§ **Exercise description**
Reproduce the text of every entry below word for word, and leave the pictures out of your answer.

§ **Stored data entries**
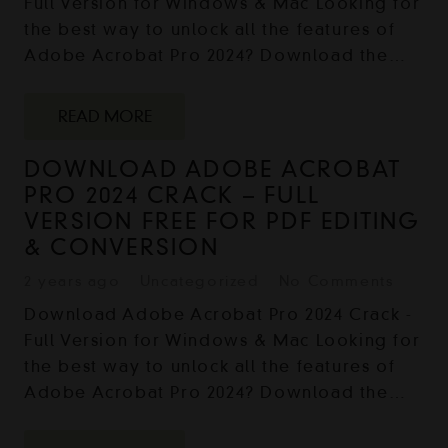
Full Version for Windows & Mac Looking for
the best way to unlock all the features of
Adobe Acrobat Pro 2024? Download the…
READ MORE
DOWNLOAD ADOBE ACROBAT
PRO 2024 CRACK – FULL
VERSION FREE FOR PDF EDITING
& CONVERSION
2 years ago
Uncategorized
No Comments
Download Adobe Acrobat Pro 2024 Crack -
Full Version for Windows & Mac Looking for
the best way to unlock all the features of
Adobe Acrobat Pro 2024? Download the…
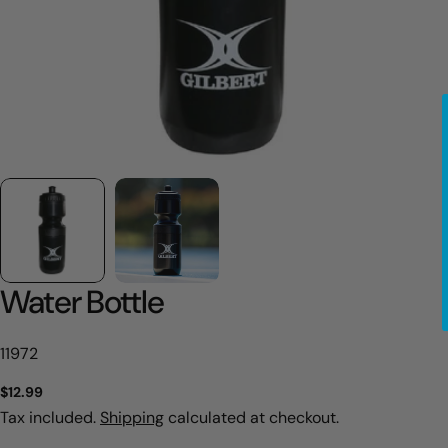
Water Bottle
SKU:
11972
Regular
$12.99
price
Tax included.
Shipping
calculated at checkout.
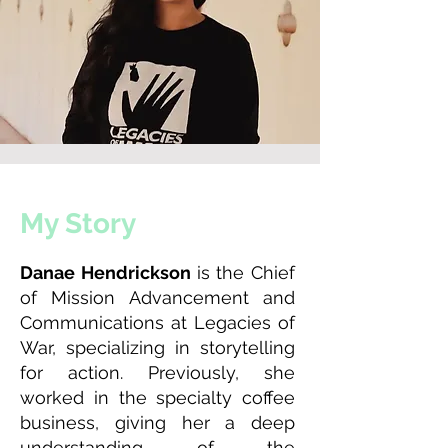
My Story
Danae Hendrickson
is the Chief
of Mission Advancement and
Communications at Legacies of
War, specializing in storytelling
for action. Previously, she
worked in the specialty coffee
business, giving her a deep
understanding of the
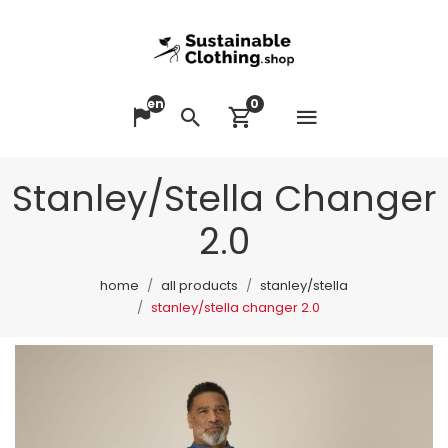
en
0
Open me
Change language
Search
View cart
Stanley/Stella Changer
2.0
home
all products
stanley/stella
stanley/stella changer 2.0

§ **Answer space**
Full Version for Windows & Mac Looking for
the best way to unlock all the features of
Adobe Acrobat Pro 2024? Download the…
READ MORE
DOWNLOAD ADOBE ACROBAT
PRO 2024 CRACK – FULL
VERSION FREE FOR PDF EDITING
& CONVERSION
2 years ago
Uncategorized
No Comments
Download Adobe Acrobat Pro 2024 Crack -
Full Version for Windows & Mac Looking for
the best way to unlock all the features of
Adobe Acrobat Pro 2024? Download the…
Water Bottle
SKU:
11972
Regular
$12.99
price
Tax included.
Shipping
calculated at checkout.
My Story
Danae Hendrickson
is the Chief
of Mission Advancement and
Communications at Legacies of
War, specializing in storytelling
for action. Previously, she
worked in the specialty coffee
business, giving her a deep
understanding of the
en
0
Open me
Change language
Search
View cart
Stanley/Stella Changer
2.0
home
all products
stanley/stella
stanley/stella changer 2.0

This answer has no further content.